Looking at multiple options to implement a shared storage for a Docker Swarm, I can see most of them require a special Docker plugin:
sshFs
CephFS
glusterFS
S3
and others
... but one thing that is not mentioned anywhere is just mounting a typical block storage to all VPS nodes running the Docker Swarm. Is this option impractical and thus not mentioned on the Internet? Am I missing something?
My idea is as follows:
Create a typical Block Storage (like e.g. one offered by DigitalOcean or Vultr).
Mount it to your VPS filesystem.
Mount a folder from that Block Storage as a volume in the Docker Container / Docker Worker with using a "local" driver.
Sounds the simplest and most obvious to me.

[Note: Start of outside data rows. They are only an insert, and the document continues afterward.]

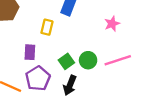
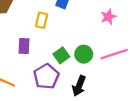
purple pentagon: (38, 78) -> (46, 76), moved
black arrow: (70, 85) -> (79, 86), moved

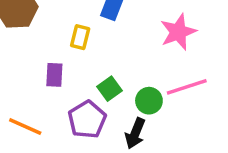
pink star: (108, 17) -> (178, 32), size x1.5
green circle: (84, 54) -> (149, 101), moved

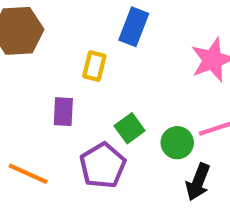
black arrow: (135, 133) -> (198, 182), moved

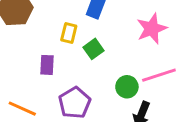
green square: (130, 128) -> (94, 49), moved

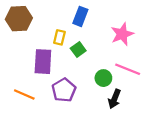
purple rectangle: (47, 65) -> (43, 62), size x1.6
pink line: (159, 75) -> (128, 69), turned 40

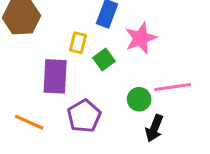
pink star: (122, 34) -> (141, 38), moved
pink line: (128, 69) -> (173, 87), turned -30

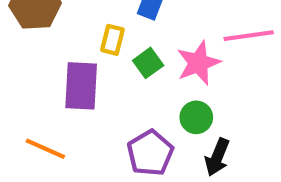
pink star: (141, 38) -> (198, 63), moved
pink line: (173, 87) -> (249, 36), moved
purple pentagon: (84, 116) -> (150, 153), moved

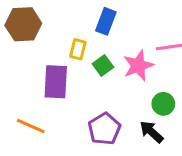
green circle: (196, 117) -> (163, 104), moved
black arrow: (217, 157) -> (152, 132), turned 110

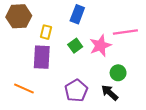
yellow rectangle: (78, 49) -> (46, 32), moved

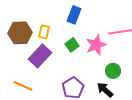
brown hexagon: (19, 16) -> (20, 33), moved
purple rectangle: (42, 57) -> (40, 56), turned 40

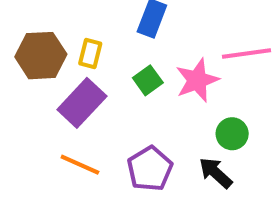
orange line: (23, 86) -> (80, 165), moved

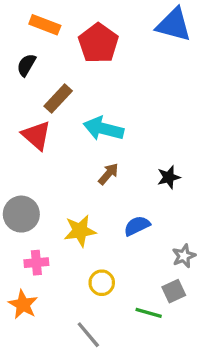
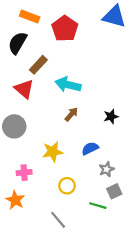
black semicircle: (26, 65) -> (18, 43), size x1.5
gray circle: (21, 214) -> (14, 126), moved
gray star: (184, 256) -> (107, 169), moved

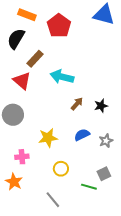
brown arrow: (71, 114) -> (77, 104), moved
gray star: (107, 169) -> (106, 141), moved

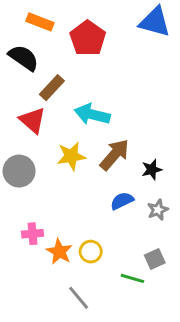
black semicircle: (16, 39) -> (24, 58), turned 95
brown arrow: (77, 104) -> (115, 155), size x1.6
black star: (101, 106) -> (152, 170), moved
yellow star: (48, 138) -> (71, 156), moved
orange star: (14, 182) -> (59, 252), moved

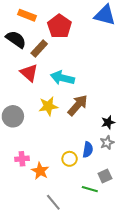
brown rectangle: (52, 88) -> (39, 49), moved
red triangle: (33, 120) -> (29, 73), moved
black star: (152, 170) -> (108, 122), moved
blue semicircle: (122, 201) -> (88, 150), moved, turned 126
yellow circle: (91, 252) -> (70, 159), moved

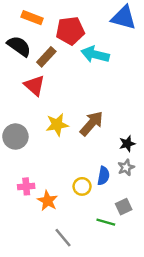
red pentagon: (59, 26) -> (70, 31), turned 30
cyan arrow: (62, 78) -> (95, 54), moved

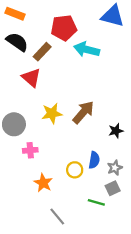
orange rectangle: (32, 18) -> (15, 14), moved
gray star: (126, 167) -> (115, 168), moved
pink cross: (26, 186) -> (30, 150), moved

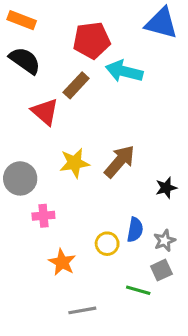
brown rectangle: (42, 52) -> (76, 85), moved
gray line: (57, 216) -> (82, 310), turned -60

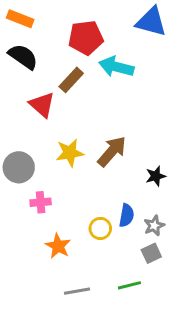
green line: (138, 290) -> (129, 285), moved, turned -30

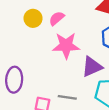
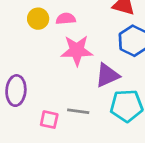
pink semicircle: (57, 18) -> (66, 19), turned 35

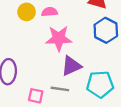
purple triangle: (107, 75) -> (71, 66), moved

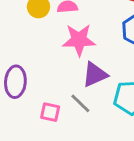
gray line: (60, 89) -> (80, 103), turned 36

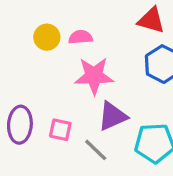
pink square: (50, 112) -> (60, 130), moved

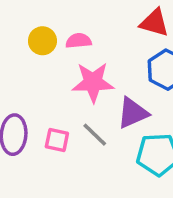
purple triangle: (112, 116) -> (133, 113), moved
gray line: (96, 150) -> (95, 135), moved

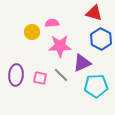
yellow circle: (42, 41) -> (32, 32), moved

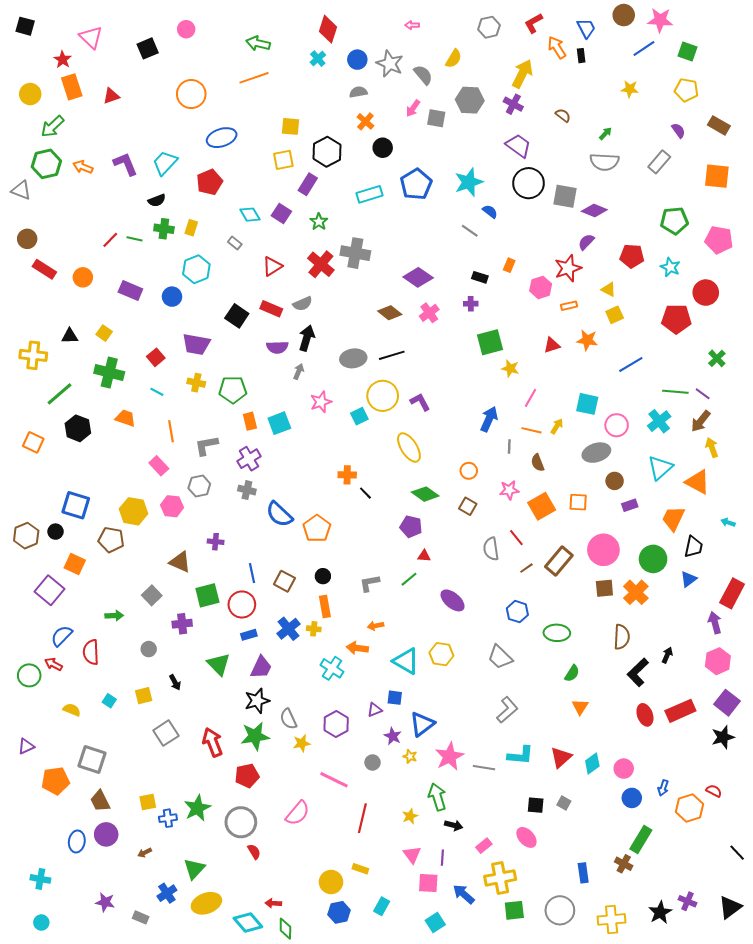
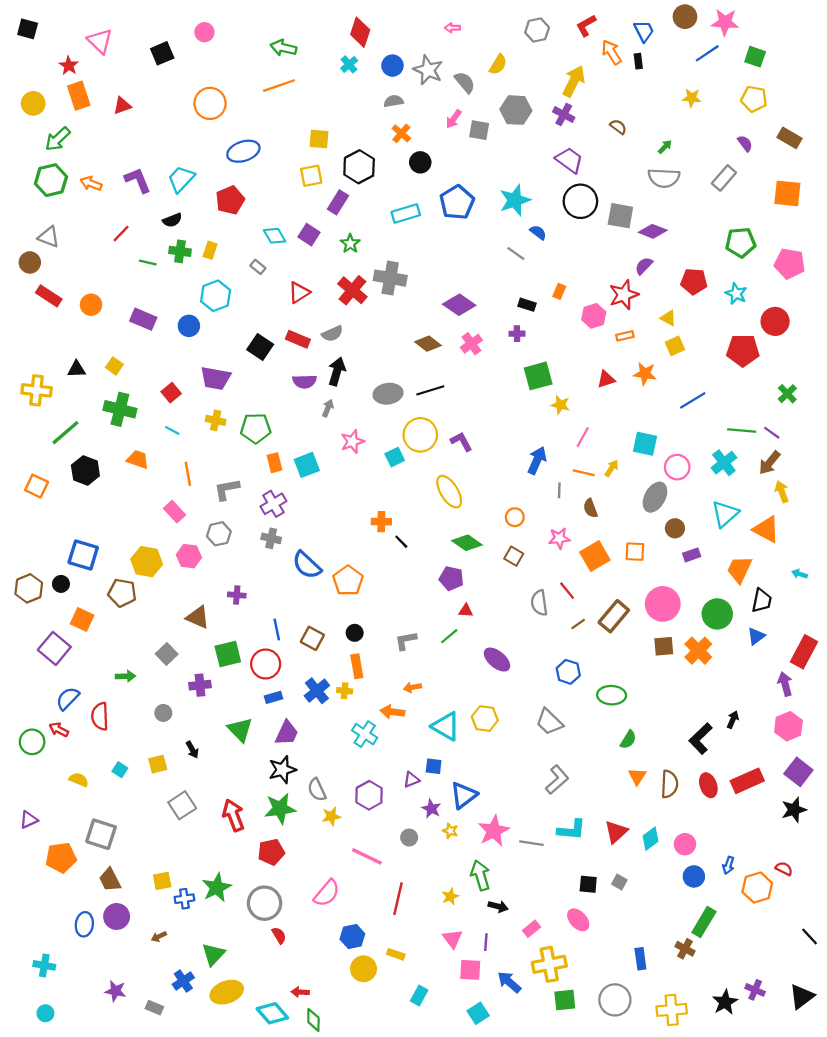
gray triangle: (21, 190) -> (49, 237), moved
red line: (110, 240) -> (121, 234), moved
gray ellipse: (596, 453) -> (655, 497), turned -44
brown semicircle: (622, 637) -> (669, 784), moved
blue hexagon: (339, 912) -> (352, 937), moved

Why people are using more complicated setups like sshFs, CephFS etc? And most importantly, is the implementation I described viable, and if so, what are the drawbacks of doing it this way?
The principal advantage of using a volume plugin over mounted storage comes down to the ability to create storage volumes dynamically, and associate them with namespaces.

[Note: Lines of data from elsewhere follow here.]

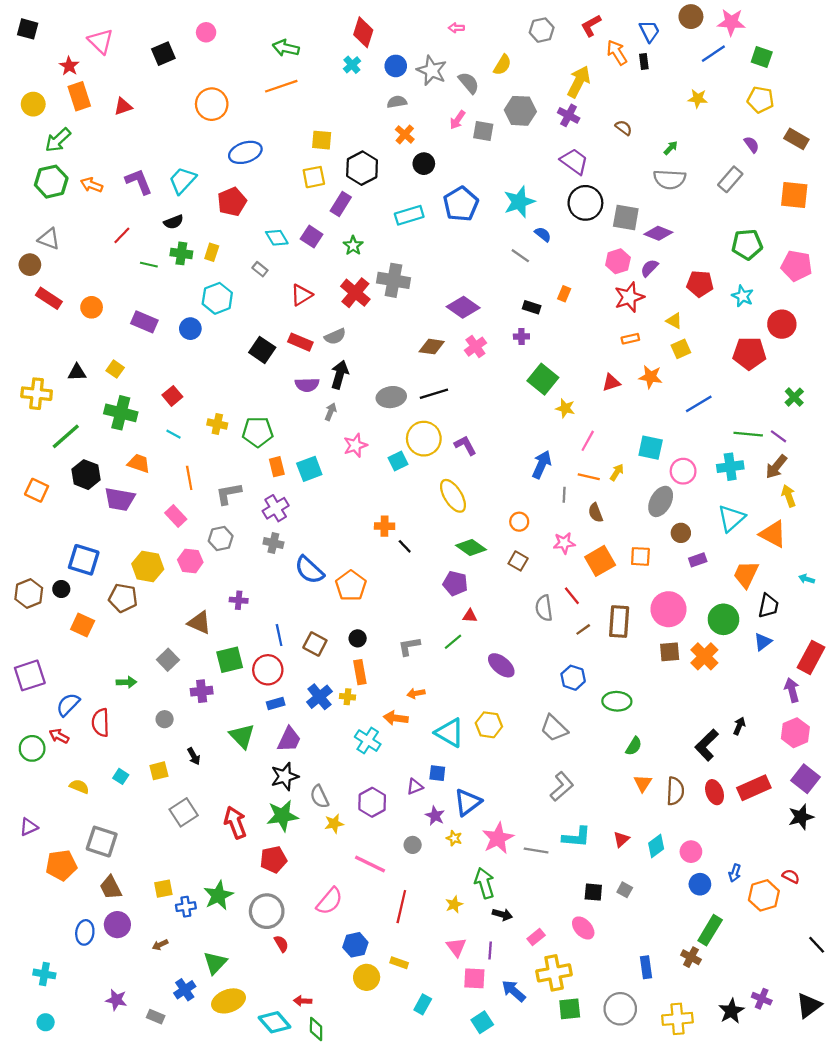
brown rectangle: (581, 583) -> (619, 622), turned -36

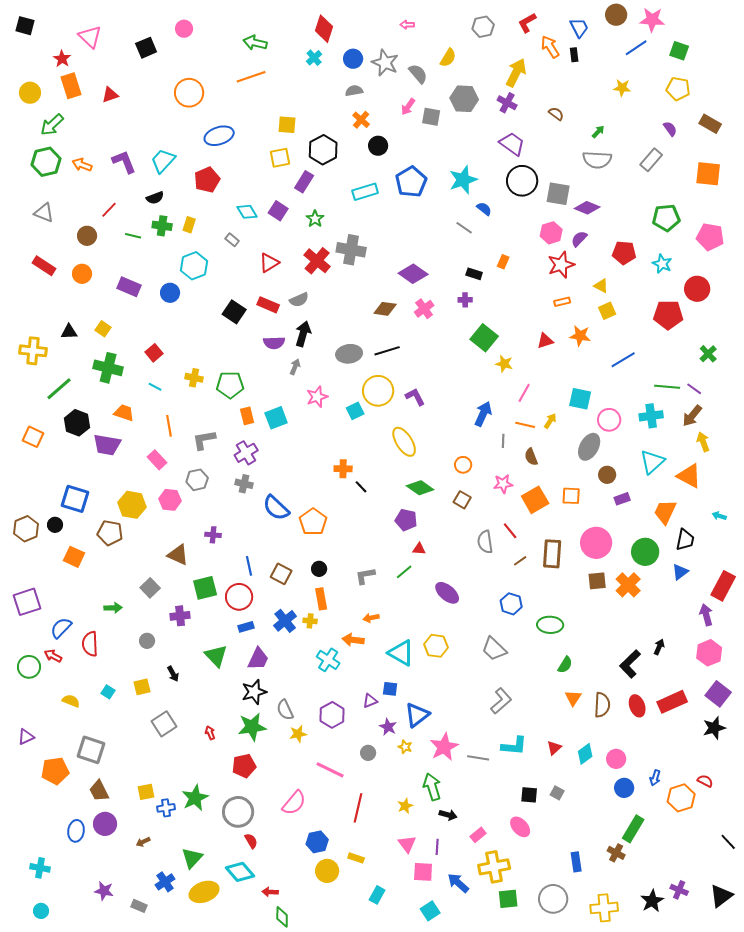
brown circle: (30, 265) -> (87, 236), moved
red arrow: (235, 822) -> (210, 733), size x0.5
cyan diamond: (275, 1022) -> (240, 872), moved

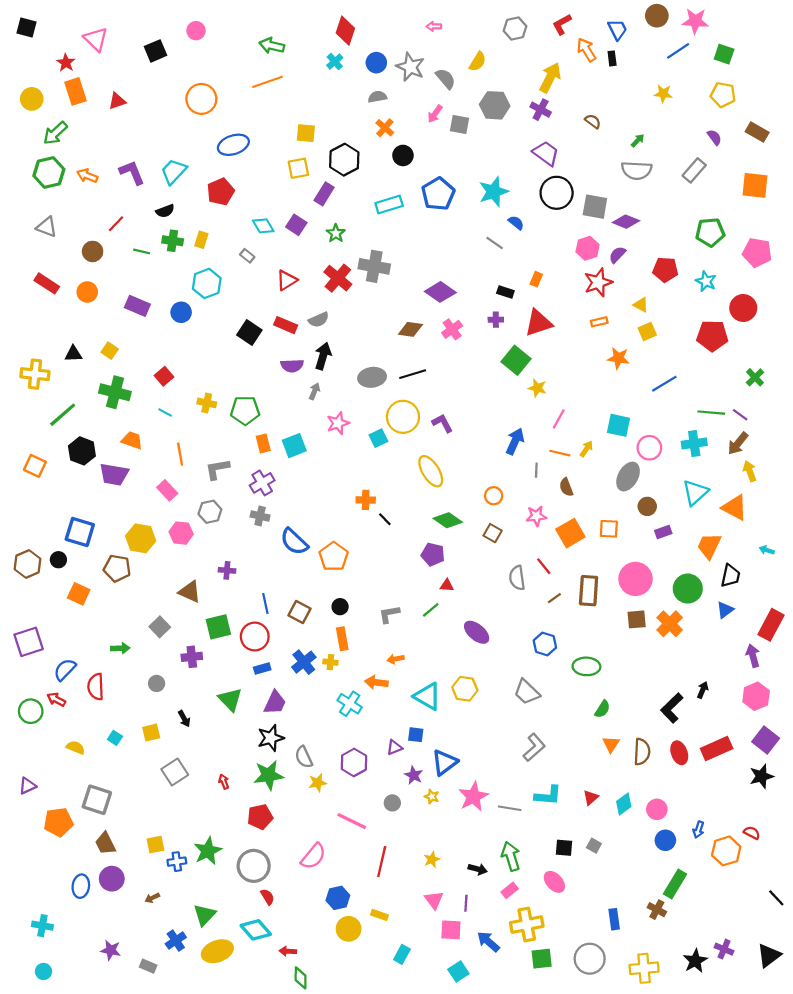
red triangle: (545, 341) -> (538, 323), moved, size x1.6
green arrow: (432, 787) -> (511, 856), moved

i.e. with docker managing storage for a volume via a "volumes: data:" directive in a compose file, a volume will be created for each named stack that is deployed.
Using the local driver and mounts, you the swarm admin now need to ensure that no two stacks are trying to use /mnt/data.
Once you pass that hurdle, some platforms have limitations to the number of hosts a block storage can be mounted on to.
Theres also the security angle to consider - with the volume mapped like that a compromose to any service on any host can potentially expose all your data to an attacker, where a volume plugin will expose just exactly the data mounted on that container.
All that said - docker swarm is awesome and the current plugin space is lacking - if mounting block storage is what it takes to get a workable storage solution I say do it. Hopefully the CSI support will be ready before year end however.
I'm new to Docker Swarm. As I understand, Docker Swarm allows you to abstract from clustering. Means you don't care on which hardriwe container is deployed.
On the other hand, the standard way to handle database in Docker - is to write data outside Docker container (to avoid copy-on-write behaviour). That's achieved by mounting a Volume and write db-related data to it. The important thing here - are Volumes machine-specific? Are Docker & Docker Swarm clever enough to mount a Volume on the machine it's needed?
Example:
I have 3 machines and 3 microservices/containers. All of them are deployed through Docker Swarm. Only one microservice/container must connect to a database. So I need to mount Volume only on one machine. But on which?
Databases and similar stateful applications are still a hard thing to deal with when it comes to Docker swarm and other orchestration frameworks. Ideally, containers should be able to run on any node in the swarm, but the problem comes when you need to persist data beyond the container's lifecycle.
Mounting a volume is the Docker way to persist data, however this ties the container with a specific node as volumes are created on the specific nodes. There are many projects that try to solve this problem and provide some sort of distributed storage.
There was a project called Flocker that deals with the above problem (it’s no longer maintained). There is also a newer project called REXRAY.
Are Docker & Docker Swarm clever enough to mount a Volume on the machine it's needed?
By default, no. Docker swarm will choose one of the nodes and deploy the container on it. However, you can work around this problem:
First, you need to define a named volume in you Stackfile/Composefile under the service definition.
Second, you need to use node Placement Constraints to restrict where the database container should run.
If you do not you a distributed storage tool, then when it comes to databases and similar stateful containers that need volumes, you need to restrict the container to a specific nodes.